Jet's Movements Indicate 'Deliberate Action,' Search Areas Refocused
Authorities said for the first time
Saturday that Malaysia Airlines Flight 370 veered sharply off its
flight plan because of “deliberate action by someone on the plane,”
communicated with satellites for hours after it disappeared and might
have ended up thousands of miles away.
Prime Minister Najib Razak stopped short of saying that the plane was hijacked. He said that the investigation would concentrate on both the passengers and the crew.
“I wish to be very
clear,” he said. “We are still investigating all possibilities as to
what caused MH370 to deviate from its original flight path.”
His disclosures, at a
press briefing in the Malaysian capital of Kuala Lumpur, represented the
first big break in the investigation since the plane disappeared a week
ago, with 239 people on board, on an overnight flight to Beijing.
In
Beijing, relatives of people who were on board the plane gathered to
watch the prime minister speak and gasped at what he had to say. One
woman whose husband was on the plane said that a hijacking might even be
encouraging news, “because they could still be alive.”
But
the prime minister’s remarks also underscored the challenge ahead — two
enormous “corridors” of land and sea that must yet be searched.
As
described by Razak, a northern search corridor stretches from the
border of Kazakhstan and Turkmenistan to northern Thailand. That zone
covers practically all of south Asia and includes Afghanistan, Pakistan
and India.
A southern search corridor stretches from Indonesia into the vast southern reaches of the Indian Ocean.
Razak
said that satellite information, confirmed only hours earlier,
corroborated what was picked up on Malaysian military radar: After it
lost contact with ground control, Flight 370 turned sharply to the west,
back over land, and then northwest, toward the Indian Ocean.
The
prime minister also revealed that the last communication between the
plane and satellites was at 8:11 a.m. local time Saturday — more than
five hours after the plane lost touch with controllers on the ground.
That would have given it time to fly thousands of miles farther.
Razak
said other countries in the two new search corridors will be asked to
help. The search will be called off, he said, in the South China Sea —
the water between Malaysia and Vietnam where Flight 370 was lost.

**Given task A:** Name every country the Flight 370 article places in the northern search corridor.
**Given task B:** In the Flight 370 article, write out the passage starting at "His disclosures, at" and ending at "flight to Beijing." again, swapping "press briefing" for "news conference".

**Dataset records:**
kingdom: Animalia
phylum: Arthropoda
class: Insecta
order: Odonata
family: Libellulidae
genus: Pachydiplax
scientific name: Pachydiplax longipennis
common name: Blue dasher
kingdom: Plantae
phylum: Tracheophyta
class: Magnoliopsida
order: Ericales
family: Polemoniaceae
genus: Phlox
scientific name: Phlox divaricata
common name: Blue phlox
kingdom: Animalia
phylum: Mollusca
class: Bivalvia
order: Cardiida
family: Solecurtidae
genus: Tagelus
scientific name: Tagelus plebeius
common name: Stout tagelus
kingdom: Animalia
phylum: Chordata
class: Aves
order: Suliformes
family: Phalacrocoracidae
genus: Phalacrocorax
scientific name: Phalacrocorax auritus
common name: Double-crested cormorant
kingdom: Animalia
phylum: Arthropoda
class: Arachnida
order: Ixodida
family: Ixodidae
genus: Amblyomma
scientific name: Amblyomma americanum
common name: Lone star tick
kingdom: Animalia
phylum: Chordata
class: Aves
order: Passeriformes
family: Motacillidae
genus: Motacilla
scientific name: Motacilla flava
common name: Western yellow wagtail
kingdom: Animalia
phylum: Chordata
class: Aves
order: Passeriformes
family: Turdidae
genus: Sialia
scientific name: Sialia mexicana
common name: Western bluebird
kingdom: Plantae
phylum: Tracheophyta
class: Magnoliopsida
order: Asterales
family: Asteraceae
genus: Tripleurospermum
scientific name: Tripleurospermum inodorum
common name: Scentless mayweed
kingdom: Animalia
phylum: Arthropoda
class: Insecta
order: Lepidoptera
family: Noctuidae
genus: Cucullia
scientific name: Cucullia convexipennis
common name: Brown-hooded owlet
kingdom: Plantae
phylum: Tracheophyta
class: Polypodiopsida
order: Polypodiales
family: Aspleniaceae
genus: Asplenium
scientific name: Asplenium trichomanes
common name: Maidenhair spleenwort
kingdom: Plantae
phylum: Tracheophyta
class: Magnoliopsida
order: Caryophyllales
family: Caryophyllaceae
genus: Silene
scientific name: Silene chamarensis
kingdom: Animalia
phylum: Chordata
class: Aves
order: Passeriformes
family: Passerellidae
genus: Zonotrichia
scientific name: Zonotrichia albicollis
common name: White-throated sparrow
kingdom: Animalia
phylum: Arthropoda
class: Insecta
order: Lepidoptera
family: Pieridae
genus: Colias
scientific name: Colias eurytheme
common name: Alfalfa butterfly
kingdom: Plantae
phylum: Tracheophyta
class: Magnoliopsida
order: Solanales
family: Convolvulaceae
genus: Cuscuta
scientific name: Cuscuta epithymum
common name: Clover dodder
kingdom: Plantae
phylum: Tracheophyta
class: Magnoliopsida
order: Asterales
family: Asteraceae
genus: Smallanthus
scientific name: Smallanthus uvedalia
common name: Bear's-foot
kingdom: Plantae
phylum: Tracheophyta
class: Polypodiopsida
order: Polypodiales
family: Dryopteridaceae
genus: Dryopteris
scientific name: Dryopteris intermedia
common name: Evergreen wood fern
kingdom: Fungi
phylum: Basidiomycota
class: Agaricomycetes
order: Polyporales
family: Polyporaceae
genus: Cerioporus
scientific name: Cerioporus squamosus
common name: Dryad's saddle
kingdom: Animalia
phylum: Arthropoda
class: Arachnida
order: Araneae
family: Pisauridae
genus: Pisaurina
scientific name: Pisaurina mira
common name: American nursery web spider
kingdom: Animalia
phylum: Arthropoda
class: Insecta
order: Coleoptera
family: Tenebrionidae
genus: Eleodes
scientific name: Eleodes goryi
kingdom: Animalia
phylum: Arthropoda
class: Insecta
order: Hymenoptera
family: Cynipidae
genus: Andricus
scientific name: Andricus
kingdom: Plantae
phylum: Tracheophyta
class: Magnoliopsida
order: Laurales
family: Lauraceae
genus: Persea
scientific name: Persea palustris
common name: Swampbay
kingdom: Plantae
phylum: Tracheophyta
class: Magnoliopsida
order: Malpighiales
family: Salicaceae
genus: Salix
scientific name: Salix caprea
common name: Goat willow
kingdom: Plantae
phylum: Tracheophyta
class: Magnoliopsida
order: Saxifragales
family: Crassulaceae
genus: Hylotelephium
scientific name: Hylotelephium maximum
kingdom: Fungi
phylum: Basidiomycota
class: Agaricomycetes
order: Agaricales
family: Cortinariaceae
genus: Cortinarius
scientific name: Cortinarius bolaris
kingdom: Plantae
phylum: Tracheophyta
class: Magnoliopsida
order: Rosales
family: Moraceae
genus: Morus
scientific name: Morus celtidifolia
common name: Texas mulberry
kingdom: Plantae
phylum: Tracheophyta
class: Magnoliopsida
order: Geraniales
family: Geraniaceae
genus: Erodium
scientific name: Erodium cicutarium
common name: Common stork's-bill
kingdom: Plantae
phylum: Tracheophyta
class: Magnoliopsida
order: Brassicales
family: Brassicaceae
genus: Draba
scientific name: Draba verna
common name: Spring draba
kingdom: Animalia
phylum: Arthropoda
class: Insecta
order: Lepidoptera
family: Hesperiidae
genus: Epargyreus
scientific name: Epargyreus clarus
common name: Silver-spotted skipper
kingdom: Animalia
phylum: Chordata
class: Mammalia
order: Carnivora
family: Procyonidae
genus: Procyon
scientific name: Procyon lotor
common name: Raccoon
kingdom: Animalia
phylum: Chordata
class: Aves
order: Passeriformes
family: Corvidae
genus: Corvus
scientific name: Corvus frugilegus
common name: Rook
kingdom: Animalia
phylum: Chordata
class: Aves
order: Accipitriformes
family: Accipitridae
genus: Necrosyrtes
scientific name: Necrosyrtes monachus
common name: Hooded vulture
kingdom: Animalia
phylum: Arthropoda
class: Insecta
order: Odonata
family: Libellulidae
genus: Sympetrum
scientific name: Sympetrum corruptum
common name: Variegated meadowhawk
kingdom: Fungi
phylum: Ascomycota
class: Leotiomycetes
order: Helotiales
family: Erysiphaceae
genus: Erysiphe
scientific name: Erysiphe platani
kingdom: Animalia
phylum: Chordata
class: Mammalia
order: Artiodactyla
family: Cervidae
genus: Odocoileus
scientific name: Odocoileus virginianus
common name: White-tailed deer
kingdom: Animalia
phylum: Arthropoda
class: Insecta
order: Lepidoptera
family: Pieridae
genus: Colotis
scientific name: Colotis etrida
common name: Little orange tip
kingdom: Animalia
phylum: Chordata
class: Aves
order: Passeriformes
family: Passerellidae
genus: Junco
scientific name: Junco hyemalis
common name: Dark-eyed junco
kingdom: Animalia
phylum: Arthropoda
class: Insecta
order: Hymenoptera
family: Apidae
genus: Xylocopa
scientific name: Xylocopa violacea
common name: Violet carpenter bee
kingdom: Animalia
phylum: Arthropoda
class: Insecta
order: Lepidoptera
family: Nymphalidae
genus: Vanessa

**Exercise response A:** Kazakhstan, Turkmenistan, Thailand, Afghanistan, Pakistan, India

**Exercise response B:**
His disclosures, at a
news conference in the Malaysian capital of Kuala Lumpur, represented the
first big break in the investigation since the plane disappeared a week
ago, with 239 people on board, on an overnight flight to Beijing.